Von Dominik Baur
Am unmittelbarsten betroffen freilich sind die Dompteure. "Das ist ein Berufsverbot für uns", klagt Claus Kröplin, der Vorsitzende des Berufsverbands der Tierlehrer. Umweltminister Dietzel spreche von Tierquälerei, regt er sich auf. Das sei immerhin eine Straftat. "Ich soll mir von dem vorwerfen lassen, dass ich 52 Jahre lang mit einer kriminellen Tätigkeit meinen Lebensunterhalt verdient habe?"
Von den drei Tierarten, die jetzt verboten werden sollen, sind es in erster Linie die Elefanten, die die Gemüter erhitzen. Bären- und Affennummern gibt es kaum noch. Elefanten aber sind symbolträchtig - und die absoluten Lieblinge des Publikums, besonders der Kinder. "Das ist das Ende des klassischen Zirkus", schallt es nun aus den fahrenden Betrieben. Die "Gesellschaft der Circusfreunde Deutschlands" plant eine Postkarten-Aktion gegen den Hessen-Vorstoß.
Das Thema polarisiert, wirklich neutrale Experten gibt es nicht. "Große Tiere sind einfach sehr emotionalisierend, da hat man das Herz schnell im Hals", sagt einer, der zumindest beide Seiten kennt: Fred Kurt hat als junger Mann bereits als Stallbursche gearbeitet und lange Zeit die Tiere des "Schweizer National-Circus Knie" studiert. Inzwischen lehnt der Zoologe und Elefantenexperte die Haltung der grauen Riesen im Zirkus ab. Die größten Probleme seien die mangelnde Bewegungsfreiheit und die Unterbringung der kälteempfindlichen Tiere im Winter. "Heute wissen wir viel mehr als früher, als der Grzimek den Zirkus noch in Schutz nahm."

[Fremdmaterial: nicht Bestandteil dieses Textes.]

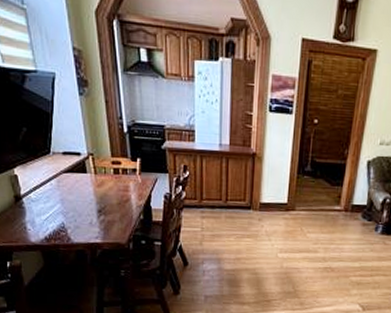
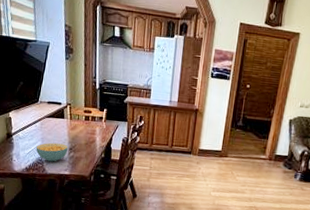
cereal bowl: none [55,204,96,229] -> present [36,142,68,162]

"Das läuft auf ein Entweder-Oder hinaus"
Kurt macht jedoch große Unterschiede zwischen den Unternehmen. Bei "Knie" gehe es den Tieren besser als in den meisten Zoos. Sie hätten viel Auslauf, gingen regelmäßig mit ihren Pflegern zum Baden in Seen oder Flüsse, die Haltung sei mustergültig. "Knie" kann sich das leisten: Der Zirkus ist in der Schweiz eine Institution, von der Krise, über die deutsche Kollegen klagen, spürt man wenig. Da der Zirkus außerdem nie die Schweiz verlässt und die Wege von einem Gastspielort zum nächsten kurz sind, gestaltet sich der Transport der Elefanten als geringes Problem. In Rapperswil besitzt das Unternehmen zudem einen modernen Zoo, in dem die Tiere untergebracht werden, wenn sie gerade nicht auf Tournee oder zu alt für den Manegenbetrieb geworden sind.
Doch in der aufgeheizten Diskussion spielten solche Differenzierungen keine Rolle mehr, glaubt der Schweizer Zoologe. "Das läuft heute auf ein Entweder-Oder hinaus." Der Witz dabei sei: Eigentlich gehe es beiden Seiten um dasselbe. Zirkusfreunde und Zirkusgegner treibe die Liebe zu den Tieren an. "Kein Zirkusbesitzer hat die Absicht, seine Elefanten möglichst schnell ins Jenseits zu befördern."
Das Problem wird sich aber ohnehin bald von selbst erledigen. Das meint nicht nur Zoologe Kurt. Nach Erkenntnissen des Vereins "Elefanten-Schutz Europa" halten in Deutschland derzeit knapp 40 Zirkusse rund 90 Elefanten. Bis auf ein einziges Tier, das in einem deutschen Zirkus geboren worden sei, seien alles Wildfänge. Da seit 1976 ein Importverbot für Asien und seit 1989 für Afrika besteht, rechnet der Verein vor, werde es im Jahr 2010 höchstens noch einen winzigen Restbestand der exotischen Manegenstars geben. Dompteur Kröplin setzt zwar Hoffnungen auf eine Nachzucht in der geplanten Elefantenfarm im mecklenburgischen Platschow, doch hinter vorgehaltener Hand geben auch Zirkusleute zu, dass ihnen die grauen Riesen ausgehen. Und Bernhard Paul sagt ganz offen: "Die sterben aus."